THE PEOPLE VS. DEMOCRACY
THE PEOPLE VS. DEMOCRACY
Monday, March 12, 20184:00 PM - 5:30 PM (Pacific)
Abstract:
The world is in turmoil. From India to Turkey and from Poland to the United States, authoritarian populists have seized power. As a result, Yascha Mounk shows, democracy itself may hang in the balance.
Using his own original research and on-the-ground reporting from countries around the world, Mounk makes clear in THE PEOPLE VS. DEMOCRACY what exactly is at risk if the current trends in America and Western Europe continue. Astounding numbers of people in all age, economic, and social groups are more open to military rule, media controls, and other hallmarks of authoritarianism than ever before.

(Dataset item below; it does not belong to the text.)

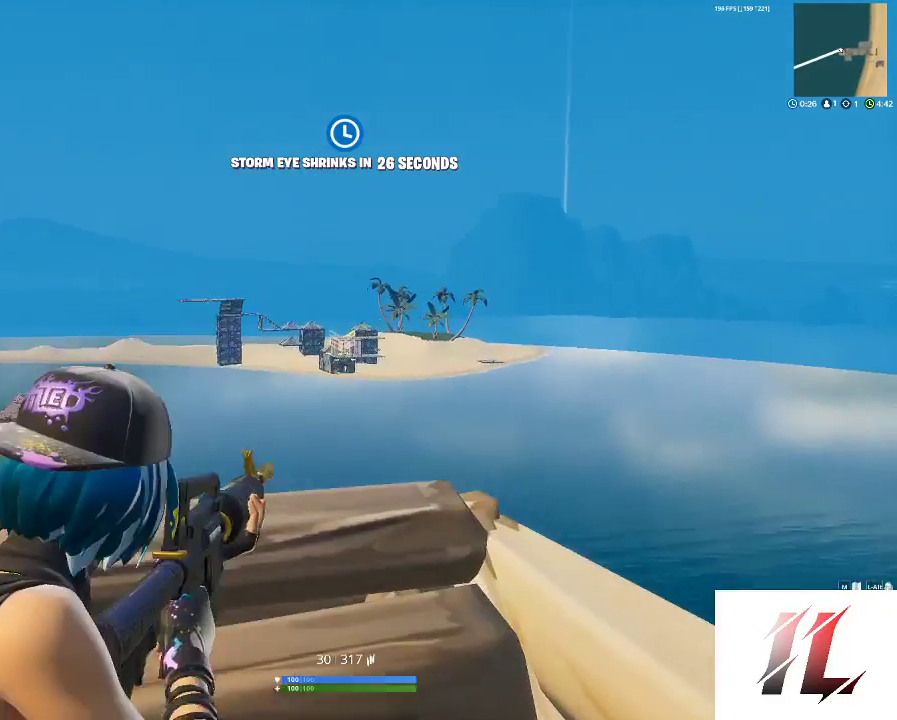
{"keys": [], "mouse": ["left", "right"], "events": [[67, "w", "up"], [200, "mouse_left", "down"]]}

“Under these radically changed circumstances, it would be foolhardy to assume that the stability of democracy is sure to persist,” Mounk writes in his introduction. “The first big assumption of the postwar era—the idea that rich countries in which the government had repeatedly changed hands through free and fair elections would forever remain democratic—has all along stood on shaky ground.”
Mounk shows that the two core components of liberal democracy—individual rights and the popular will—are increasingly at war with each other. As the role of money in politics soared and important issues were taken out of public contestation, a system of “rights without democracy” took hold. Populists who rail against this say they want to return power to the people. But in practice they create something just as bad: a system of “democracy without rights.”

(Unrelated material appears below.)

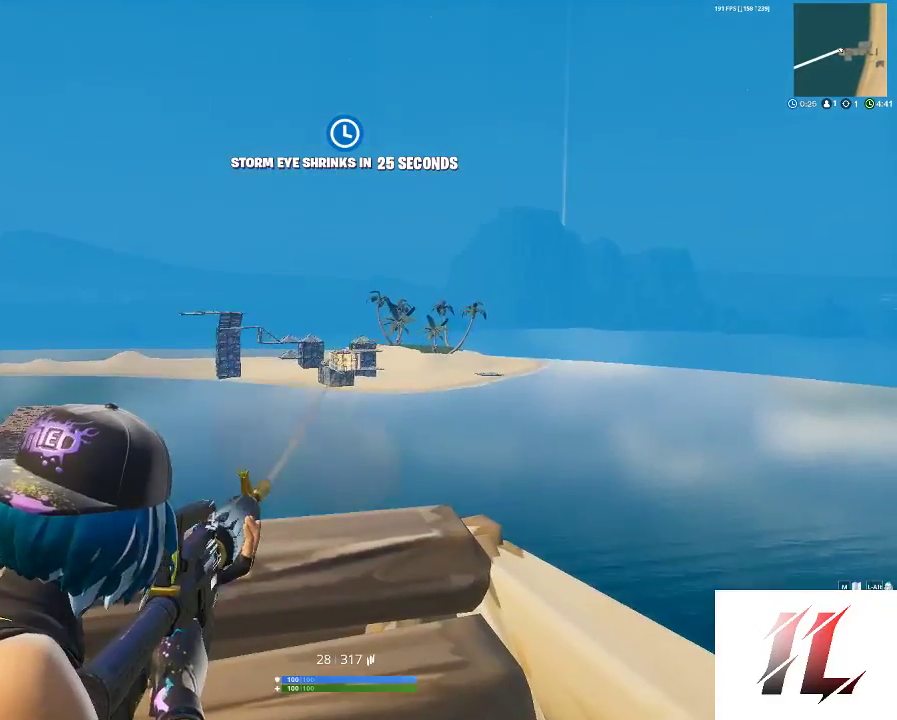
{"keys": [], "mouse": ["left", "right"], "events": []}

The consequence, Mounk writes, is that trust in politics is dwindling. Citizens are falling out of love with their political system. Democracy is wilting away. Drawing on vivid stories and original research, Mounk identifies three key drivers of voters’ discontent: stagnating living standards, fears of multiethnic democracy, and the rise of social media. To reverse the trend, politicians need to enact radical reforms that benefit the many, not the few.
Speaker Bio:
A columnist at Slate and the host of The Good Fight podcast, he is a leading expert on the rise of populism and the crisis of liberal democracy.